** Opening Data provided block **

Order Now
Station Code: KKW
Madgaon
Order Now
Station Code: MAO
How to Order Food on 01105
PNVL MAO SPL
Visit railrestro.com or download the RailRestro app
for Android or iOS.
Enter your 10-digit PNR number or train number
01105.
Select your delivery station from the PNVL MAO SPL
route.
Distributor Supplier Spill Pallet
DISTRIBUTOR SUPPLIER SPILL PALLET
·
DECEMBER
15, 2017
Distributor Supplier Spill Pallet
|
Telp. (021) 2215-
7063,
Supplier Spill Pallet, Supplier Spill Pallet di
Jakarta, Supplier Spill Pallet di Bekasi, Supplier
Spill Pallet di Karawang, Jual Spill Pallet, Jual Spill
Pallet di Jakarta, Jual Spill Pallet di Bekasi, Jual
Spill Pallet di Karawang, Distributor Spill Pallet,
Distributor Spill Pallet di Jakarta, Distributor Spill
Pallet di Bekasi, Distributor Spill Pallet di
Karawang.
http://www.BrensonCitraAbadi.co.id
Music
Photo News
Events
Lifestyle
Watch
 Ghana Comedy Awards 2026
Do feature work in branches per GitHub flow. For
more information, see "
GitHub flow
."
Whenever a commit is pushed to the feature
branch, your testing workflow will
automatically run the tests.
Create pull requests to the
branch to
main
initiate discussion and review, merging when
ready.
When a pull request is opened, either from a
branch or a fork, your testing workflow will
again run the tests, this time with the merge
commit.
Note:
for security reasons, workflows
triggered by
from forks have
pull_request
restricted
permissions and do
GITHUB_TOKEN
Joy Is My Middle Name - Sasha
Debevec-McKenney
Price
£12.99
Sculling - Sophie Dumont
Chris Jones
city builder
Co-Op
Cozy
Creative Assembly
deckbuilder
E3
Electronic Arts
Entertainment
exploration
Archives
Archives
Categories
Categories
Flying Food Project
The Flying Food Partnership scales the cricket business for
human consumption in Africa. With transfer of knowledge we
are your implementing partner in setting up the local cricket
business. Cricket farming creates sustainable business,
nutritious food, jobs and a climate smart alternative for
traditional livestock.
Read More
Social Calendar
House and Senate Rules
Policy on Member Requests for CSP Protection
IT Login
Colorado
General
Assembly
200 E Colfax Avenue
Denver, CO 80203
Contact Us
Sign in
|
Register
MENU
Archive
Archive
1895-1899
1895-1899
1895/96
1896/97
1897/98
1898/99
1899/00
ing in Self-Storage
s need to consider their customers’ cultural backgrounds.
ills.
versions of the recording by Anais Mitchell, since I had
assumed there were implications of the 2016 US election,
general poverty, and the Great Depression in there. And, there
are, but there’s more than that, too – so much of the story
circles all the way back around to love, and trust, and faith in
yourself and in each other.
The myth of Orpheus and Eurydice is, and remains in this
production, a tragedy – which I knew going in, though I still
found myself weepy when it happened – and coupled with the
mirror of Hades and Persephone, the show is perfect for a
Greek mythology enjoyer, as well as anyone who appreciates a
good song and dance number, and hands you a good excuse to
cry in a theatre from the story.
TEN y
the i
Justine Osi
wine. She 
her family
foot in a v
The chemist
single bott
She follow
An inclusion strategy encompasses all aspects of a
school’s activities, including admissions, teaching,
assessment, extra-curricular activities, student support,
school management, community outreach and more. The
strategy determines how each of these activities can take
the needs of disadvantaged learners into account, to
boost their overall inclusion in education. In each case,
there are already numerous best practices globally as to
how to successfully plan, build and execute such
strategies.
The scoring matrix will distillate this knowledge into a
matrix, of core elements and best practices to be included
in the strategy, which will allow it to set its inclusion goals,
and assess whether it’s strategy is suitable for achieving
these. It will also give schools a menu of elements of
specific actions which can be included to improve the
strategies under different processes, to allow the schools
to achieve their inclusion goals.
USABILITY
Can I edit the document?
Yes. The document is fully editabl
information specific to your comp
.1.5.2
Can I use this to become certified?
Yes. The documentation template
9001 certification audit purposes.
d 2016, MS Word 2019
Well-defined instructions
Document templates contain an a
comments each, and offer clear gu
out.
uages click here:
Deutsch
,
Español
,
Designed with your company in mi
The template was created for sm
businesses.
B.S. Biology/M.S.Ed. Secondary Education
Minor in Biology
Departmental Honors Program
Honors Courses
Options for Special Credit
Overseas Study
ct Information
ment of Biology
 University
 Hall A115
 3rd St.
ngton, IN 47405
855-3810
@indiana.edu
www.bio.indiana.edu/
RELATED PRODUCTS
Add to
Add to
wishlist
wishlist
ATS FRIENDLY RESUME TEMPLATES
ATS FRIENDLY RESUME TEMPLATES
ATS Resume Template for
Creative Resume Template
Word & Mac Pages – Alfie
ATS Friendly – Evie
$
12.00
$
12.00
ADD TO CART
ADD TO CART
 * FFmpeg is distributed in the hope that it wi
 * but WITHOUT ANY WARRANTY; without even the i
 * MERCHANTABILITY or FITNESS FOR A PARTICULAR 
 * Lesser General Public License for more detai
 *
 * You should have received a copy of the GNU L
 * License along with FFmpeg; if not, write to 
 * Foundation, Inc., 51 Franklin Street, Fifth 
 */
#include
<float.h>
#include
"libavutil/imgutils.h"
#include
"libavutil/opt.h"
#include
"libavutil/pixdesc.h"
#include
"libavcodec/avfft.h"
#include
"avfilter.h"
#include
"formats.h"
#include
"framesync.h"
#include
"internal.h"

** Closing Data provided block **

◆ Task brief:
Each line in the material above should be repeated exactly.

◆ Response to this task:
Order Now
Station Code: KKW
Madgaon
Order Now
Station Code: MAO
How to Order Food on 01105
PNVL MAO SPL
Visit railrestro.com or download the RailRestro app
for Android or iOS.
Enter your 10-digit PNR number or train number
01105.
Select your delivery station from the PNVL MAO SPL
route.
Distributor Supplier Spill Pallet
DISTRIBUTOR SUPPLIER SPILL PALLET
·
DECEMBER
15, 2017
Distributor Supplier Spill Pallet
|
Telp. (021) 2215-
7063,
Supplier Spill Pallet, Supplier Spill Pallet di
Jakarta, Supplier Spill Pallet di Bekasi, Supplier
Spill Pallet di Karawang, Jual Spill Pallet, Jual Spill
Pallet di Jakarta, Jual Spill Pallet di Bekasi, Jual
Spill Pallet di Karawang, Distributor Spill Pallet,
Distributor Spill Pallet di Jakarta, Distributor Spill
Pallet di Bekasi, Distributor Spill Pallet di
Karawang.
http://www.BrensonCitraAbadi.co.id
Music
Photo News
Events
Lifestyle
Watch
 Ghana Comedy Awards 2026
Do feature work in branches per GitHub flow. For
more information, see "
GitHub flow
."
Whenever a commit is pushed to the feature
branch, your testing workflow will
automatically run the tests.
Create pull requests to the
branch to
main
initiate discussion and review, merging when
ready.
When a pull request is opened, either from a
branch or a fork, your testing workflow will
again run the tests, this time with the merge
commit.
Note:
for security reasons, workflows
triggered by
from forks have
pull_request
restricted
permissions and do
GITHUB_TOKEN
Joy Is My Middle Name - Sasha
Debevec-McKenney
Price
£12.99
Sculling - Sophie Dumont
Chris Jones
city builder
Co-Op
Cozy
Creative Assembly
deckbuilder
E3
Electronic Arts
Entertainment
exploration
Archives
Archives
Categories
Categories
Flying Food Project
The Flying Food Partnership scales the cricket business for
human consumption in Africa. With transfer of knowledge we
are your implementing partner in setting up the local cricket
business. Cricket farming creates sustainable business,
nutritious food, jobs and a climate smart alternative for
traditional livestock.
Read More
Social Calendar
House and Senate Rules
Policy on Member Requests for CSP Protection
IT Login
Colorado
General
Assembly
200 E Colfax Avenue
Denver, CO 80203
Contact Us
Sign in
|
Register
MENU
Archive
Archive
1895-1899
1895-1899
1895/96
1896/97
1897/98
1898/99
1899/00
ing in Self-Storage
s need to consider their customers’ cultural backgrounds.
ills.
versions of the recording by Anais Mitchell, since I had
assumed there were implications of the 2016 US election,
general poverty, and the Great Depression in there. And, there
are, but there’s more than that, too – so much of the story
circles all the way back around to love, and trust, and faith in
yourself and in each other.
The myth of Orpheus and Eurydice is, and remains in this
production, a tragedy – which I knew going in, though I still
found myself weepy when it happened – and coupled with the
mirror of Hades and Persephone, the show is perfect for a
Greek mythology enjoyer, as well as anyone who appreciates a
good song and dance number, and hands you a good excuse to
cry in a theatre from the story.
TEN y
the i
Justine Osi
wine. She 
her family
foot in a v
The chemist
single bott
She follow
An inclusion strategy encompasses all aspects of a
school’s activities, including admissions, teaching,
assessment, extra-curricular activities, student support,
school management, community outreach and more. The
strategy determines how each of these activities can take
the needs of disadvantaged learners into account, to
boost their overall inclusion in education. In each case,
there are already numerous best practices globally as to
how to successfully plan, build and execute such
strategies.
The scoring matrix will distillate this knowledge into a
matrix, of core elements and best practices to be included
in the strategy, which will allow it to set its inclusion goals,
and assess whether it’s strategy is suitable for achieving
these. It will also give schools a menu of elements of
specific actions which can be included to improve the
strategies under different processes, to allow the schools
to achieve their inclusion goals.
USABILITY
Can I edit the document?
Yes. The document is fully editabl
information specific to your comp
.1.5.2
Can I use this to become certified?
Yes. The documentation template
9001 certification audit purposes.
d 2016, MS Word 2019
Well-defined instructions
Document templates contain an a
comments each, and offer clear gu
out.
uages click here:
Deutsch
,
Español
,
Designed with your company in mi
The template was created for sm
businesses.
B.S. Biology/M.S.Ed. Secondary Education
Minor in Biology
Departmental Honors Program
Honors Courses
Options for Special Credit
Overseas Study
ct Information
ment of Biology
 University
 Hall A115
 3rd St.
ngton, IN 47405
855-3810
@indiana.edu
www.bio.indiana.edu/
RELATED PRODUCTS
Add to
Add to
wishlist
wishlist
ATS FRIENDLY RESUME TEMPLATES
ATS FRIENDLY RESUME TEMPLATES
ATS Resume Template for
Creative Resume Template
Word & Mac Pages – Alfie
ATS Friendly – Evie
$
12.00
$
12.00
ADD TO CART
ADD TO CART
 * FFmpeg is distributed in the hope that it wi
 * but WITHOUT ANY WARRANTY; without even the i
 * MERCHANTABILITY or FITNESS FOR A PARTICULAR 
 * Lesser General Public License for more detai
 *
 * You should have received a copy of the GNU L
 * License along with FFmpeg; if not, write to 
 * Foundation, Inc., 51 Franklin Street, Fifth 
 */
#include
<float.h>
#include
"libavutil/imgutils.h"
#include
"libavutil/opt.h"
#include
"libavutil/pixdesc.h"
#include
"libavcodec/avfft.h"
#include
"avfilter.h"
#include
"formats.h"
#include
"framesync.h"
#include
"internal.h"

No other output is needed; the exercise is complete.